Work request: Every line of the listing is returned unchanged, and every picture is dropped.

Data to process:
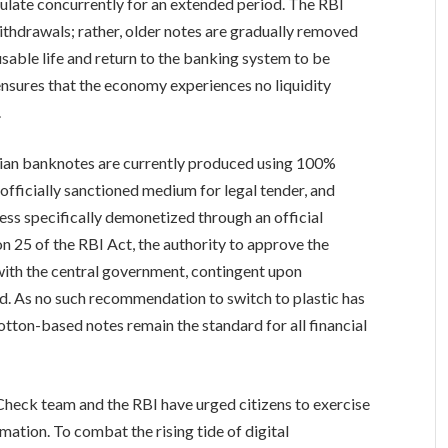
culate concurrently for an extended period. The RBI
ithdrawals; rather, older notes are gradually removed
 usable life and return to the banking system to be
nsures that the economy experiences no liquidity
.
t Indian banknotes are currently produced using 100%
officially sanctioned medium for legal tender, and
nless specifically demonetized through an official
n 25 of the RBI Act, the authority to approve the
with the central government, contingent upon
. As no such recommendation to switch to plastic has
tton-based notes remain the standard for all financial
 Check team and the RBI have urged citizens to exercise
mation. To combat the rising tide of digital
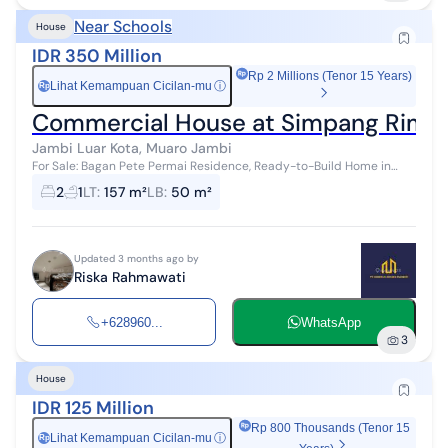
Near Schools
House
IDR 350 Million
Rp 2 Millions (Tenor 15 Years)
Lihat Kemampuan Cicilan-mu
ⓘ
Rp
Commercial House at Simpang Rimbo
Jambi Luar Kota, Muaro Jambi
For Sale: Bagan Pete Permai Residence, Ready-to-Build Home in
Strategic Location Location: Bagan Pete, Jambi City House Type 50
2
1
LT
:
157 m²
LB
:
50 m²
✓ Carport...
Updated 3 months ago by
Riska Rahmawati
+628960...
WhatsApp
3
House
IDR 125 Million
Rp 800 Thousands (Tenor 15
Lihat Kemampuan Cicilan-mu
ⓘ
Rp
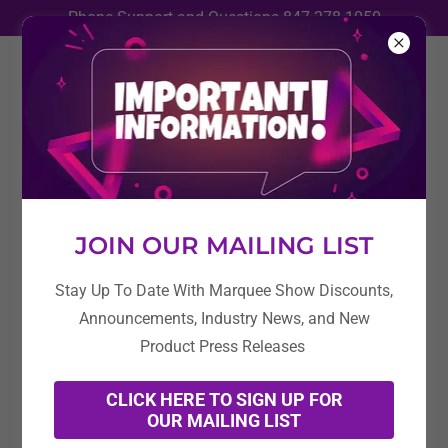
Phone Support and Questions
847-278-1050
News
All Posts
JOIN OUR MAILING LIST
Education
Stay Up To Date With Marquee Show Discounts,
Industry News / Press Release
Announcements, Industry News, and New
Marquee Show News
Product Press Releases
CLICK HERE TO SIGN UP FOR
OUR MAILING LIST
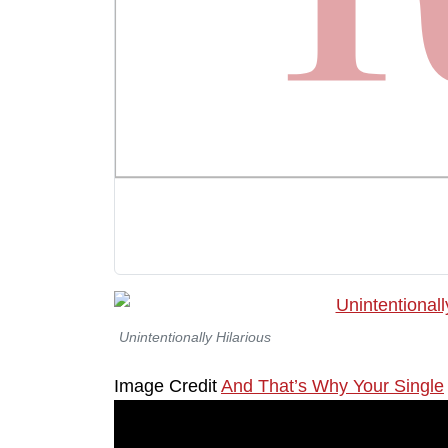
Unintentionally Hilarious
Image Credit
And That’s Why Your Single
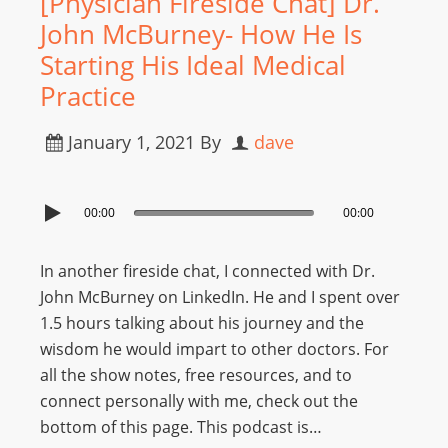
[Physician Fireside Chat] Dr.
John McBurney- How He Is
Starting His Ideal Medical
Practice
January 1, 2021
By
dave
00:00
00:00
In another fireside chat, I connected with Dr.
John McBurney on LinkedIn. He and I spent over
1.5 hours talking about his journey and the
wisdom he would impart to other doctors. For
all the show notes, free resources, and to
connect personally with me, check out the
bottom of this page. This podcast is…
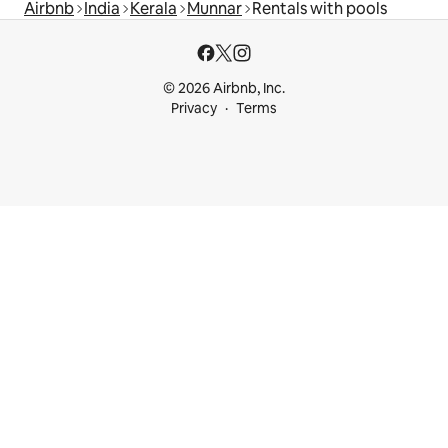
Airbnb
India
Kerala
Munnar
Rentals with pools
© 2026 Airbnb, Inc.
Privacy
Terms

Answer space:
culate concurrently for an extended period. The RBI
ithdrawals; rather, older notes are gradually removed
 usable life and return to the banking system to be
nsures that the economy experiences no liquidity
.
t Indian banknotes are currently produced using 100%
officially sanctioned medium for legal tender, and
nless specifically demonetized through an official
n 25 of the RBI Act, the authority to approve the
with the central government, contingent upon
. As no such recommendation to switch to plastic has
tton-based notes remain the standard for all financial
 Check team and the RBI have urged citizens to exercise
mation. To combat the rising tide of digital
Near Schools
House
IDR 350 Million
Rp 2 Millions (Tenor 15 Years)
Lihat Kemampuan Cicilan-mu
ⓘ
Rp
Commercial House at Simpang Rimbo
Jambi Luar Kota, Muaro Jambi
For Sale: Bagan Pete Permai Residence, Ready-to-Build Home in
Strategic Location Location: Bagan Pete, Jambi City House Type 50
2
1
LT
:
157 m²
LB
:
50 m²
✓ Carport...
Updated 3 months ago by
Riska Rahmawati
+628960...
WhatsApp
3
House
IDR 125 Million
Rp 800 Thousands (Tenor 15
Lihat Kemampuan Cicilan-mu
ⓘ
Rp
Phone Support and Questions
847-278-1050
News
All Posts
JOIN OUR MAILING LIST
Education
Stay Up To Date With Marquee Show Discounts,
Industry News / Press Release
Announcements, Industry News, and New
Marquee Show News
Product Press Releases
CLICK HERE TO SIGN UP FOR
OUR MAILING LIST
Unintentionally Hilarious
Image Credit
And That’s Why Your Single
[Physician Fireside Chat] Dr.
John McBurney- How He Is
Starting His Ideal Medical
Practice
January 1, 2021
By
dave
00:00
00:00
In another fireside chat, I connected with Dr.
John McBurney on LinkedIn. He and I spent over
1.5 hours talking about his journey and the
wisdom he would impart to other doctors. For
all the show notes, free resources, and to
connect personally with me, check out the
bottom of this page. This podcast is…
Airbnb
India
Kerala
Munnar
Rentals with pools
© 2026 Airbnb, Inc.
Privacy
Terms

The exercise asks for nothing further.